*TASKS TO COMPLETE:*
A) List every place that the Television Sydney text gives as part of the station's broadcast area.
B) Write the next part of the Television Sydney text, continuing after its final sentence.

>> begin SELECTION

Television Sydney
- 2006-2012 logo
- Country: Australia
- Broadcast area: Sydney, Southern Highlands, Illawarra, Central Coast, Blue Mountains

Programming
- Language: English
- Picture format: 576i (SDTV) 16:9

Ownership
- Owner: A consortium consisting of: University of Western Sydney; Metro Screen; SLICE TV;

History
- Launched: 20 February 2006; 20 years ago
- Replaced: Channel 31 Sydney
- Closed: 20 December 2015; 10 years ago

Links
- Website: web.archive.org/web/20151218214029/http://www.tvs.org.au/

Availability

Terrestrial
- DVB-T: 32
- Freeview C31 (virtual): 44

= Television Sydney =

Community TV channel in Sydney, Australia

Television Sydney (TVS) (call sign TSN-31) was a free-to-air sponsors-based community television station broadcasting in Sydney, Australia. The station lost both its community franchise and the battle to remain on the air on 8 December 2015 and ceased transmission on 20 December 2015 after almost ten years on the air. The station was not replaced.

==History==
In 2003 the Australian Government called for tenders for what it called the "permanent" community TV licenses. For many years community channels in the major capital cities had operated on narrowcast licenses issued for limited 12-month periods. Everywhere but Sydney the incumbent channels secured the permanent licence. In Sydney, a consortium headed-up by the University of Western Sydney (UWS) was successful. TVS received its Iicense in early 2004.

Transmissions officially commenced on analogue UHF channel 31 in February 2006 after three months of technical trials. Unlike the earlier temporary community channel (known simply as Channel 31) TVS, with the financial support of UWS TVS was able to acquire a high powered transmitter that meant for the first time community TV could be seen right across Sydney.

In November 2009 the Government agreed to temporarily allocate TVS (and the other capital city Community Television channels) an additional (digital) channel so they could simulcast in the period up until the end of 2013 when analogue television will be turned off. TVS announced in December 2009 that it had appointed Broadcast Australia as its digital service provider and officially began simulcasting on Monday 1 March 2010 on LCN 44.

Since February 2009 TVS simultaneously streamed its service via the internet. At the time Chief Executive, Laurie Patton, said the decision to transmit live via the web was part of the station's long-term strategy to be available across all distribution platforms.

In 2009 the Australian Communications and Media Authority approved the station's request for the renewal of its broadcasting licence for a five-year period ending 22 April 2014.

When it commenced on air operations TVS was Sydney's first new permanent free-to-air TV channel in twenty-five years. It was backed by the University of Western Sydney (UWS) and Metro Screen.

TVS switched off its analogue signal on 1 March 2012. The station then only broadcast on LCN 44, with viewers requiring a digital television, or a digital set top box to use with an analogue television.

In September 2014, Australian federal communications minister Malcolm Turnbull announced that licensing for community television stations would end in December 2015. In September 2015, Turnbull, now Prime Minister, announced an extension of the deadline to 31 December 2016, However, TVS' CEO Rachel Bentley stated that TVS could only continue broadcasting if it also launched a video on demand service before the amended deadline. TVS announced that it would cease broadcasting on 20 December 2015 in order to refocus programming strategy and develop a strong digital infrastructure, with plans to relaunch online in 2016. However, these plans were not materialized and the channel 31 frequency remains Dark as of 2026.

>> end SELECTION
>> begin LISTED ENTRIES

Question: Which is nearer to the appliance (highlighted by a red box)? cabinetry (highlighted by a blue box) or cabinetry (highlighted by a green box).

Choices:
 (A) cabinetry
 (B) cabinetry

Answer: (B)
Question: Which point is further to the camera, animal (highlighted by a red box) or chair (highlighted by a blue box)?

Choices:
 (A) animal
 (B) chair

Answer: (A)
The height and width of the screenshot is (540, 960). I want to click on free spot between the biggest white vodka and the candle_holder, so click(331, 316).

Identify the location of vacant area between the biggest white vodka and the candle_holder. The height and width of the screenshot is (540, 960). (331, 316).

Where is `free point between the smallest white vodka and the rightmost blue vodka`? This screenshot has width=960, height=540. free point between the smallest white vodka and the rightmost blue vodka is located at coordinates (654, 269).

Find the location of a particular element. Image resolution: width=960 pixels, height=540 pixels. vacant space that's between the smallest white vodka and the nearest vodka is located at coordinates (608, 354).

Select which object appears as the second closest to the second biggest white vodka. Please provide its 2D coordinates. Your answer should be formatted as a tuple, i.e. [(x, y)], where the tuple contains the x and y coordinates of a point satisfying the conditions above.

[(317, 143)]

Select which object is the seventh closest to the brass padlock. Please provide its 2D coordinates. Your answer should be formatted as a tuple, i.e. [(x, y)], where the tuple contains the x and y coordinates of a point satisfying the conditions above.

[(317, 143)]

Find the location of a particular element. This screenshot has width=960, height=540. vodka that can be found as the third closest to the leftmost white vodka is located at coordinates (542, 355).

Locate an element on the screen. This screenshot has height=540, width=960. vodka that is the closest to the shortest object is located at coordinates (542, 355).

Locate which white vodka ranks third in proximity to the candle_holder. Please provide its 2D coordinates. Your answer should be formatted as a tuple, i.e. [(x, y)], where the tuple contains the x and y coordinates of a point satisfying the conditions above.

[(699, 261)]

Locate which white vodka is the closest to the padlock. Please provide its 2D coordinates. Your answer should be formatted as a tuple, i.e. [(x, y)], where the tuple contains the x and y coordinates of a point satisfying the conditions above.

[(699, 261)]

>> end LISTED ENTRIES

*SOLVED TASKS:*
A) Sydney, Southern Highlands, Illawarra, Central Coast, Blue Mountains

B)
==Broadcast programs==
TVS broadcast 24 hours a day 7 days a week. Despite a very limited marketing budget the channel progressively created a loyal audience. TVS recorded continual increases in cumulative audience numbers during the first few years. However, as digital take-up in Sydney increased the channel reported a leveling off of audience growth during 2009. When it launched its digital service in early 2010 audience levels began to increase again with a 15 percent increase in the first month (source OzTAM).

TVS used the same Broadcast Australia tower as the ABC and SBS located at Gore Hill. The channel provided coverage across most of Sydney, with reports of clear reception from locations as far south as Wollongong, in the lower Blue Mountains and on the Central Coast. Its Digital 44 service had coverage that was equivalent to SBS (and the other free-to-airs), except that TVS did not have a number of in-fill repeaters that boost signals in some "black spots".

TVS had a broadcast operations centre on the UWS Penrith campus. The station's digital automation system was based on the Playbox () software.

The focus was on Sydney-specific programming with some programs sourced from interstate community channels (e.g. Vasili's Garden from Melbourne) and from professional program makers. As at February 2010 more than forty percent of the channel's programs were Sydney produced with a further thirty percent drawn from interstate community based producers.

The station screened feature films in the public domain on weekday mornings and in prime time on Sunday and Wednesday evenings. On Friday nights it screened horror and science fiction films on the Schlocky Horror Picture Show hosted by a skeleton named Nigel Honeybone.

From April 2015, The station screened children's programming on weekday mornings and afternoons and screens and sponsors Butterscotch's Playground shorts featuring former yellow Wiggle Greg Page.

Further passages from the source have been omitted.